To the best of our knowledge, all of the existing gesture recognition systems require the users to perform in front of the Kinect sensor. Therefore, such systems suffer when the users perform gestures that are recorded from side views. This creates occlusion, especially in the joints of the 3D skeleton. In the proposed framework, we present a solution to the self-occluded sign gestures. Our solution is position and rotation independent of the signer within the sensor’s viewing field. A summary of the related work in comparison to the proposed methodology is presented in Table 1.

Table 1 Summary of the related work in comparison to the proposed methodology

3 System setup

In this section, we present a detailed description of the proposed framework of the SLR system. It offers position and rotation independent sign gesture tracking and recognition. Since the displacement in signer’s position with respect to the Kinect can change the origin of the coordinate system in the XZ-plane, it may cause difficulty in recognition. Similarly, when the signer performs a sign and the side view of the gesture is captured by the sensor, it may cause self-occlusion. A block diagram of the proposed framework is shown in Fig. 2, where the acquired 3D skeleton represents gesture sequences that undergoes Affine transformation. After transformation, the hands are segmented from the skeleton to extract gesture sequence and it is followed by feature extraction and recognition.

Fig. 2
figure 2

Block diagram of the proposed framework for SLR

3.1 Affine transformation

After capturing the signer’s skeleton information through Kinect, skeleton data are then processed through affine transformation. Affine transformation has been used to cancel out the effect of signer’s rotation and position while performing the gestures. Two different 3D transformations , namely rotation and translation as given in (1) and (2), have been applied,

$$ R_{y}^{\theta}=\left[\begin{array}{cccc} cos(\theta)& 0& sin(\theta) & 0 \\ 0 & 1 &0 & 0\\ -sin(\theta) & 0 & cos(\theta) & 0 \\ 0 & 0 & 0& 1 \end{array}\right] $$
(1)
$$ T(t_{x},t_{y},t_{z})=\left[\begin{array}{cccc} 1& 0& 0 & t_{x} \\ 0 & 1 &0 & t_{y}\\ 0 & 0 & 1 & t_{z}\\ 0 & 0 & 0& 1 \end{array}\right] $$
(2)

where \(R_{y}^{\theta }\) is the rotation matrix for rotating a 3D vector by an angle of 𝜃 about Y-axis, and T(t x , t y , t z ) is the translation vector for translating the points in 3D.

» DATA SEGMENT:
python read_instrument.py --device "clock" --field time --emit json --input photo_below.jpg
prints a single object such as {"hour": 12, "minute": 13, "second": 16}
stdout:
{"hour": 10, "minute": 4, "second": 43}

» WHAT THE TASK ASKS:
Reproduce word for word the stretch of the Kinect sign gesture passage from "3 System setup" through "extraction and recognition.".

» OUTPUT FOR THIS EXERCISE:
3 System setup

In this section, we present a detailed description of the proposed framework of the SLR system. It offers position and rotation independent sign gesture tracking and recognition. Since the displacement in signer’s position with respect to the Kinect can change the origin of the coordinate system in the XZ-plane, it may cause difficulty in recognition. Similarly, when the signer performs a sign and the side view of the gesture is captured by the sensor, it may cause self-occlusion. A block diagram of the proposed framework is shown in Fig. 2, where the acquired 3D skeleton represents gesture sequences that undergoes Affine transformation. After transformation, the hands are segmented from the skeleton to extract gesture sequence and it is followed by feature extraction and recognition.